It looks like I was wrong about Horde Paladins and Alliance Shamans being a joke. Too bad. While this move does solve the mechanical imbalance between the two factions, it does so in the least elegant way possible. (Not to mention that the whining has already started about racial abilities.) I'm kind of disappointed in Blizzard, and I still think that making the two sides less unique is a bad move in the long term.
However, a more interesting question is whether this move (and Blood Elves/Draenai in general) will solve the more pressing problem of
numerical imbalance. In many ways, the Horde's biggest problem in raiding is lack of numbers. The Alliance has a much bigger pool of recruits to sustain the raiding guilds, and high end Alliance guilds have the option of feeding on lower guilds. But why is there an imbalance in the first place?
If you look at this
article at PlayOn, you can see that the Alliance:Horde ratio stays fairly steady. However, there is a significant difference between server types. On PvE/RP servers, the ratio is 2 Alliance for every 1 Horde. But on a PvP server, the ration is 1 Alliance for every 1 Horde. Why is there such a difference?
I think the explanation lies in the Bartle player types. Killers are far more likely to roll on a PvP server. After all, their entire reason to play is to challenge and defeat other players, and PvP offers far more opportunity for that than PvE. So the difference in Alliance:Horde ratios can be explained with the theory that
Killers are more likely to roll Horde than non-Killers.
This sort of makes intuitive sense as well. The Horde races project power. They are larger and more brutish. While not precisely evil, they are more likely to be the 'monster' races in other games. So it's kind of natural that a Killer would gravitate towards the Horde.
So why don't the non-Killers like the Horde? There are several possible explanations:
1. Alliance has better PvE racials that attract the Achiever. While this is true, it's very subtle, and really only raises it's head at level 60. As well, the ratios are very steady, and if this was strictly true, we should see the ratio for Alliance rising as more Achievers switch over. Instead, the steady ratio indicates to me that new players are making characters at the same ratio, before they really understand the mechanics.
2. Alliance races are prettier and do not project power. Perhaps non-Killers prefer playing prettier races. In the case of the Socializer, it may be deliberate to get away from Killers.

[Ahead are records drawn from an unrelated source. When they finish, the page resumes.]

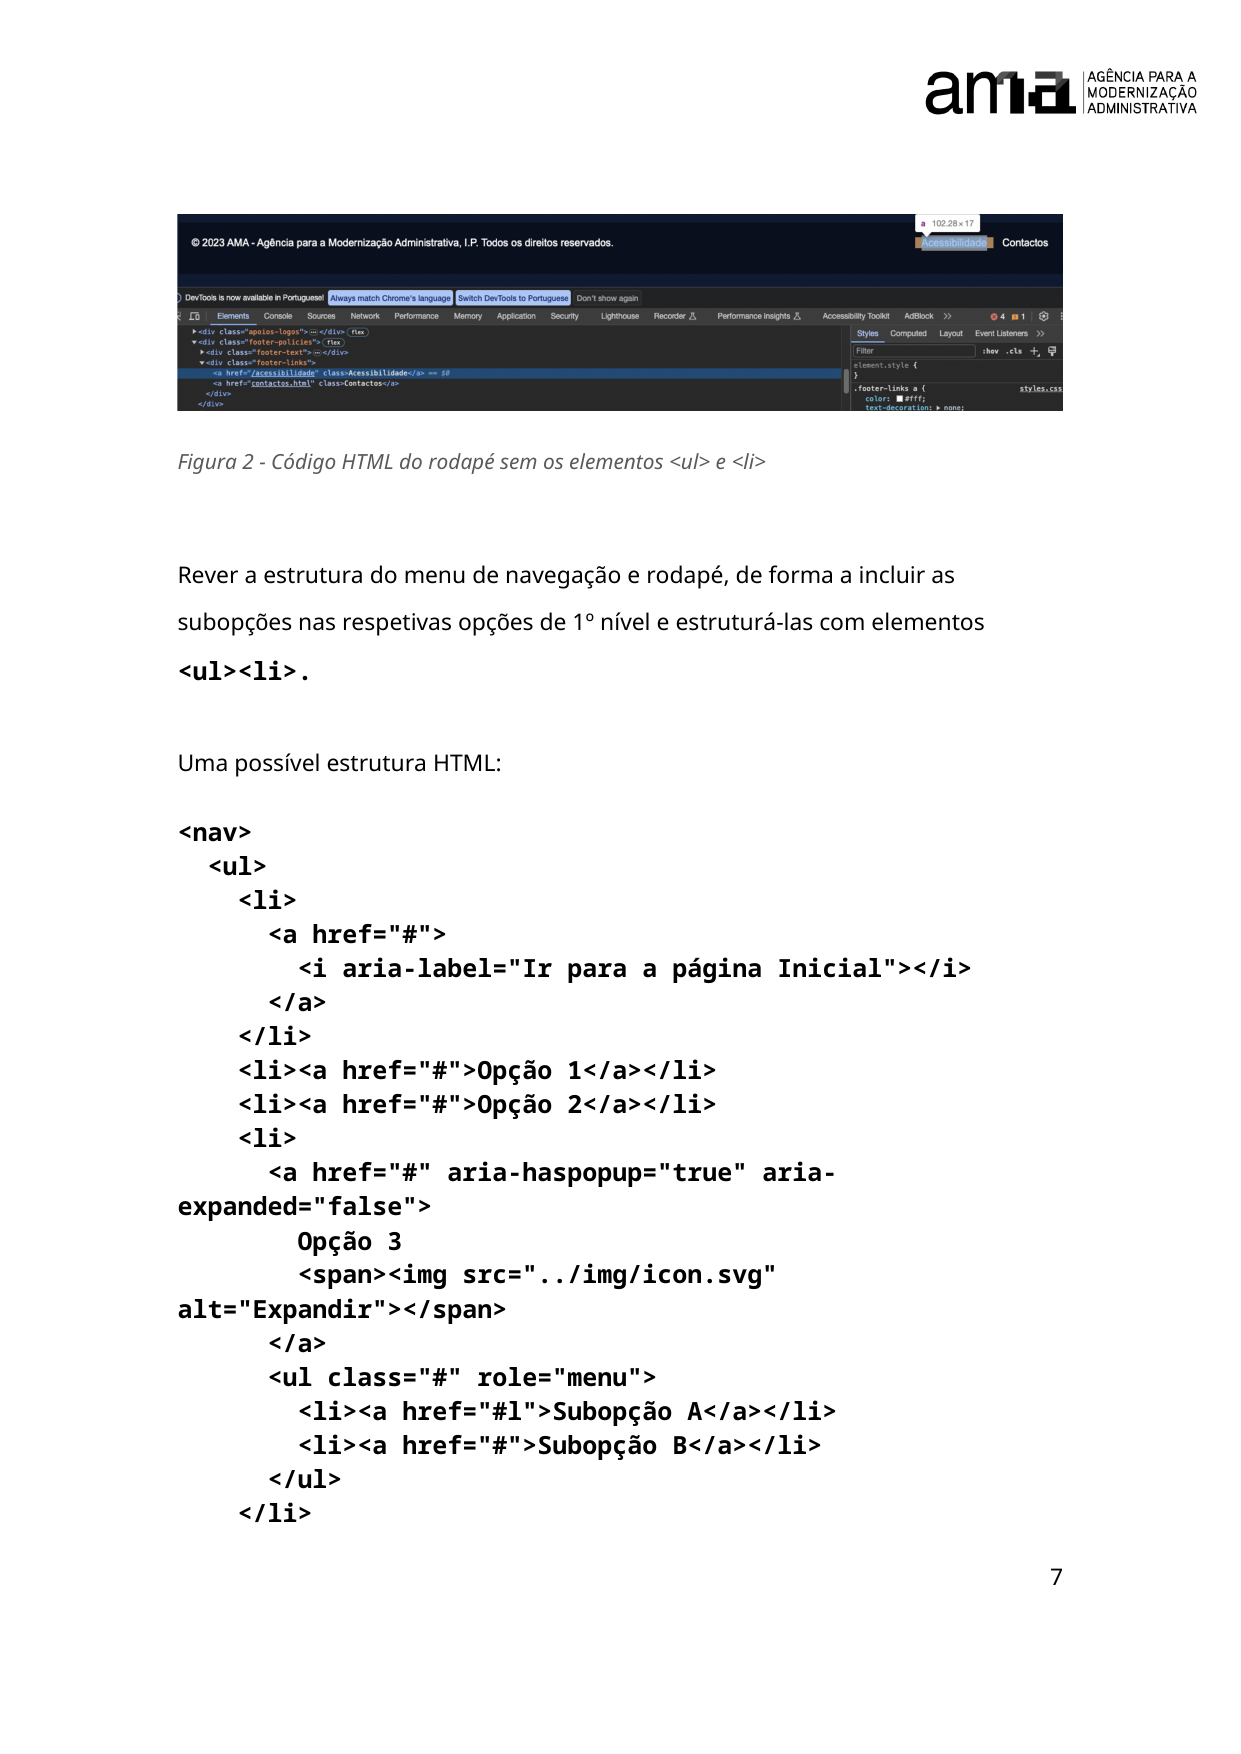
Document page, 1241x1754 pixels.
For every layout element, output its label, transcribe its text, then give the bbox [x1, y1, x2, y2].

text <i aria-label="Ir para a página Inicial"></i> [177, 951, 1063, 985]
text <a href="#" aria-haspopup="true" aria-expanded="false"> [177, 1155, 1063, 1223]
text <span><img src="../img/icon.svg" alt="Expandir"></span> [177, 1257, 1063, 1325]
text Opção 3 [177, 1223, 1063, 1257]
text <ul class="#" role="menu"> [177, 1359, 1063, 1393]
text Uma possível estrutura HTML: [177, 747, 1063, 778]
text </ul> [177, 1462, 1063, 1496]
text <li> [177, 1121, 1063, 1155]
text <ul> [177, 848, 1063, 882]
text <li><a href="#">Opção 1</a></li> [177, 1053, 1063, 1087]
text <a href="#"> [177, 917, 1063, 951]
text </li> [177, 1019, 1063, 1053]
text <li><a href="#">Opção 2</a></li> [177, 1087, 1063, 1121]
text Figura 2 - Código HTML do rodapé sem os elementos <ul> e <li> [177, 447, 1063, 476]
text </li> [177, 1496, 1063, 1530]
text <li><a href="#l">Subopção A</a></li> [177, 1393, 1063, 1427]
text <li><a href="#">Subopção B</a></li> [177, 1427, 1063, 1462]
text <li> [177, 882, 1063, 917]
text Rever a estrutura do menu de navegação e rodapé, de forma a incluir as subopções nas respetivas opções de 1º nível e estruturá-las com elementos <ul><li>. [177, 559, 1063, 688]
text <nav> [177, 814, 1063, 848]
text </a> [177, 1325, 1063, 1359]
text </a> [177, 985, 1063, 1019]
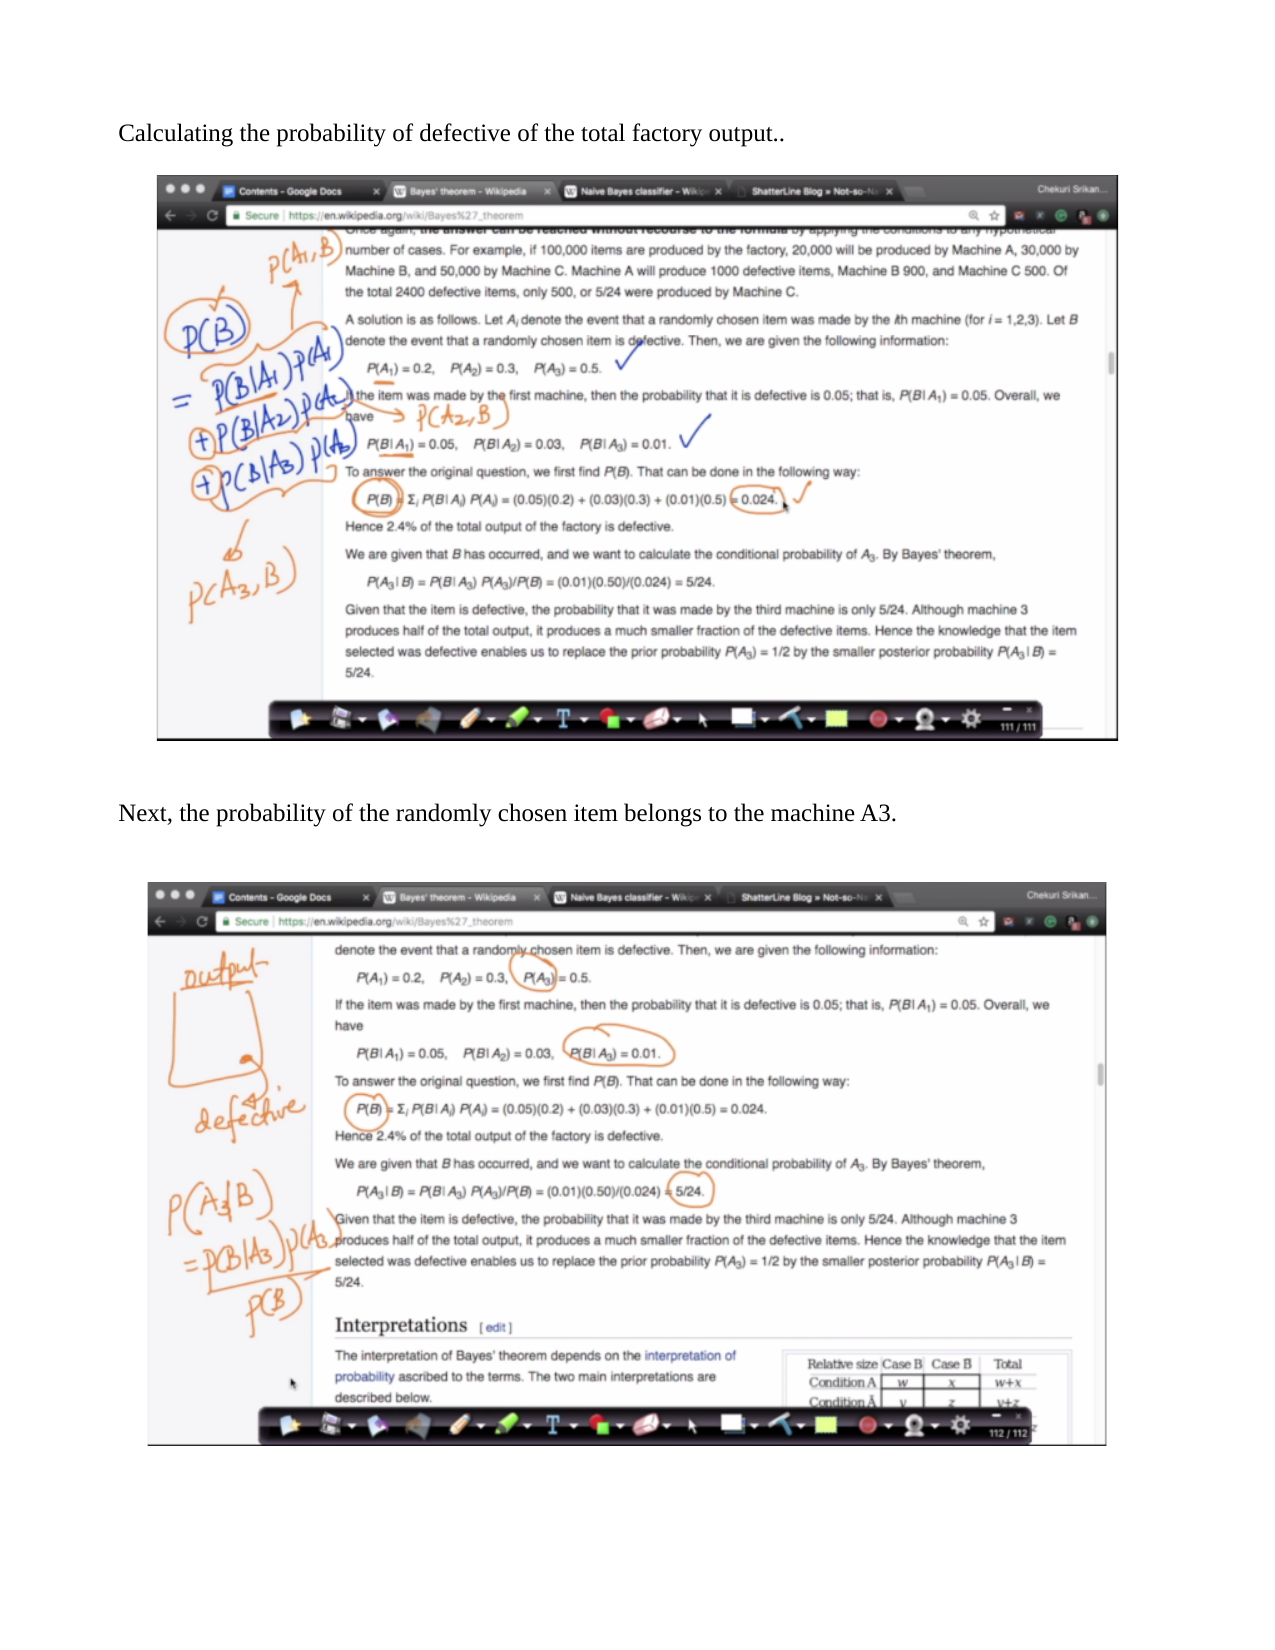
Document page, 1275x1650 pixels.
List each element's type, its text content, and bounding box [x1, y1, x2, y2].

text Calculating the probability of defective of the total factory output.. [118, 118, 1157, 147]
picture [156, 175, 1119, 741]
picture [147, 882, 1107, 1446]
text Next, the probability of the randomly chosen item belongs to the machine A3. [118, 798, 1157, 827]
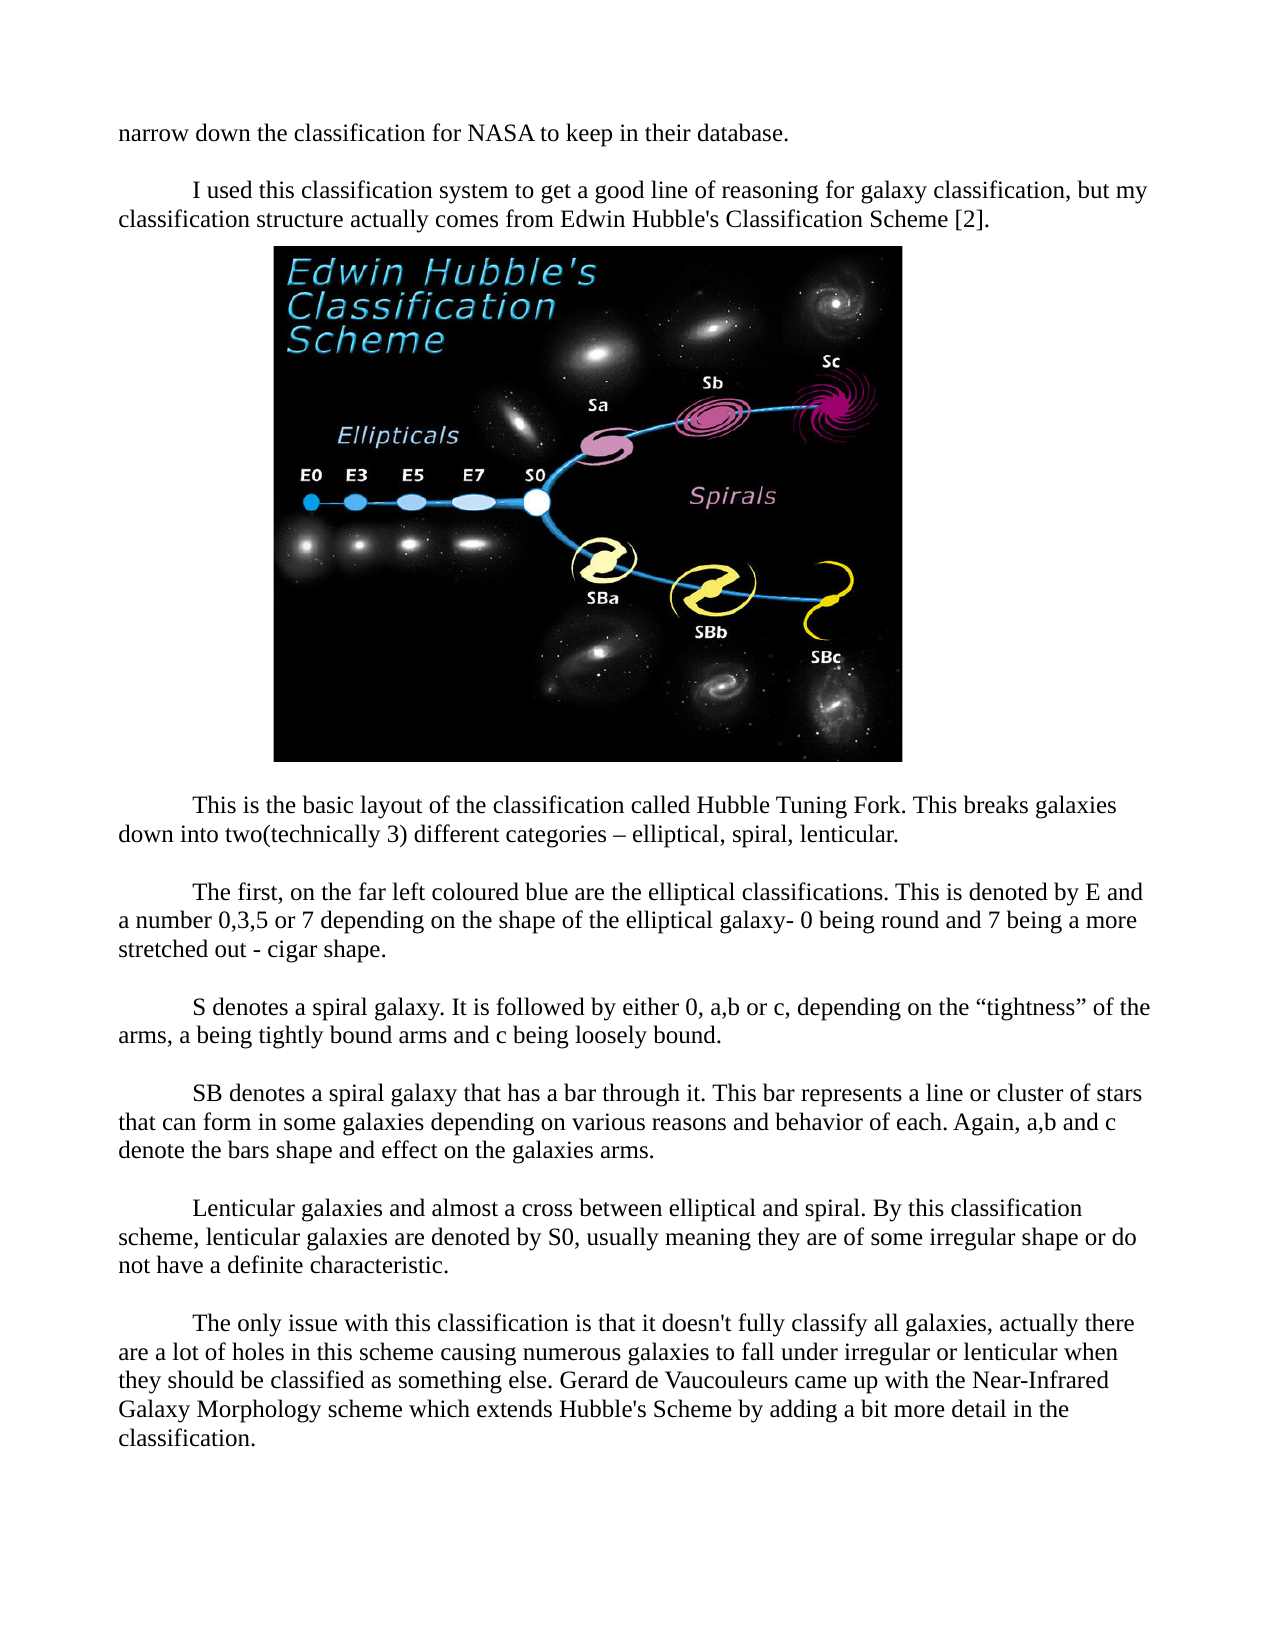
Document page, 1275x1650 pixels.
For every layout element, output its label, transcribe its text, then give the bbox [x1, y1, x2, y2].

text The only issue with this classification is that it doesn't fully classify all galaxies, actually there are a lot of holes in this scheme causing numerous galaxies to fall under irregular or lenticular when they should be classified as something else. Gerard de Vaucouleurs came up with the Near-Infrared Galaxy Morphology scheme which extends Hubble's Scheme by adding a bit more detail in the classification. [118, 1308, 1157, 1452]
picture [273, 246, 903, 762]
text I used this classification system to get a good line of reasoning for galaxy classification, but my classification structure actually comes from Edwin Hubble's Classification Scheme [2]. [118, 176, 1157, 233]
text The first, on the far left coloured blue are the elliptical classifications. This is denoted by E and a number 0,3,5 or 7 depending on the shape of the elliptical galaxy- 0 being round and 7 being a more stretched out - cigar shape. [118, 877, 1157, 963]
text S denotes a spiral galaxy. It is followed by either 0, a,b or c, depending on the “tightness” of the arms, a being tightly bound arms and c being loosely bound. [118, 992, 1157, 1049]
text Lenticular galaxies and almost a cross between elliptical and spiral. By this classification scheme, lenticular galaxies are denoted by S0, usually meaning they are of some irregular shape or do not have a definite characteristic. [118, 1193, 1157, 1279]
text SB denotes a spiral galaxy that has a bar through it. This bar represents a line or cluster of stars that can form in some galaxies depending on various reasons and behavior of each. Again, a,b and c denote the bars shape and effect on the galaxies arms. [118, 1078, 1157, 1164]
text narrow down the classification for NASA to keep in their database. [118, 118, 1157, 147]
text This is the basic layout of the classification called Hubble Tuning Fork. This breaks galaxies down into two(technically 3) different categories – elliptical, spiral, lenticular. [118, 790, 1157, 848]
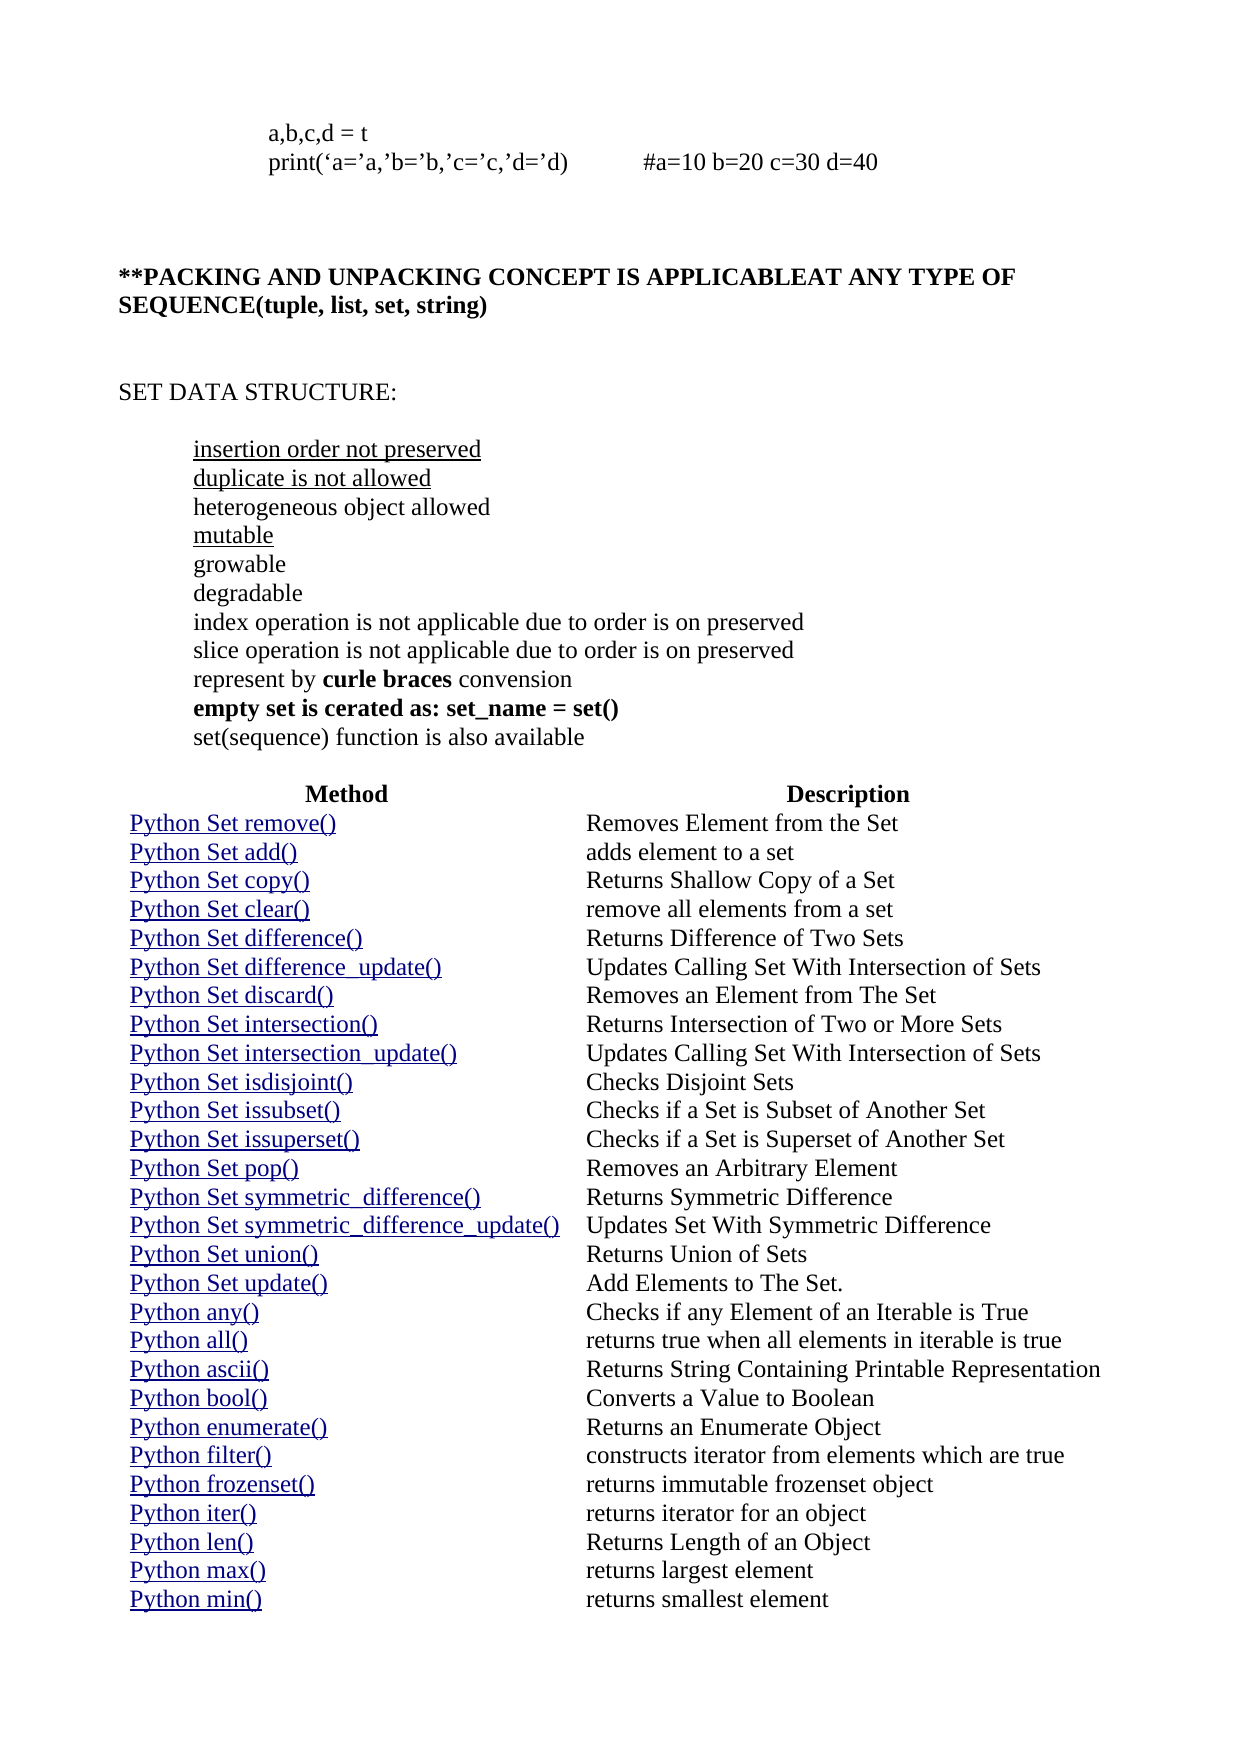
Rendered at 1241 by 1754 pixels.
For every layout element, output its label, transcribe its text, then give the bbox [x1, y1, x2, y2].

text mutable [118, 521, 1122, 549]
text **PACKING AND UNPACKING CONCEPT IS APPLICABLEAT ANY TYPE OF SEQUENCE(tuple, list, set, string) [118, 262, 1122, 319]
table_header Method [118, 779, 574, 808]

3. Non-Killers prefer to play the 'good guys'. Maybe a greater amount of people would prefer to what are normally the good guys, rather than the bad guys. As well, the Alliance has Paladins, which are viewed as extremely good characters.
It could also be a combination of things. As well, a lot of people simply follow their friends, so one person who feels strongly about race could influence the choice of a whole bunch of people. My first character was Horde, and I made it because an Achiever friend was playing Horde, and he made his because a Killer friend insisted on playing Horde. One Killer made a choice that dragged multiple Achievers and Explorers along.
But in any case, the important question is 'Can Blood Elves attract a greater portion of non-Killers to the Horde?'
I am not too sure of the answer. Blood Elves are clearly a 'pretty' race, so that may hold a greater attraction. But their racials appear to be more PvP oriented. And a greater mistake may be that they are evil in the mythos. They have paladins, but the paladins are 'evil' paladins (torturing an angel/Naaru and whatnot). If the motivator to play Alliance is to play the good guys, the Blood Elves don't help in that regard.
The problem is that it is fairly obvious why the Horde is more attractive to Killers. But it is less obvious why the Alliance is more attractive to non-Killers, and that will make a huge difference in whether the expansion numerically balances the two factions.
Personally, I would have made the Blood Elves an obviously 'good' race, and if they had paladins, to make the paladins truely good paladins. (The Lore, as Blizzard has proven, is fairly easy to manipulate.) At the same time, the Draenai could have been left as their original evil-ish selves. That way, the people who want to play the good side end up on Horde, in addition to the people looking at mechanics and racial looks.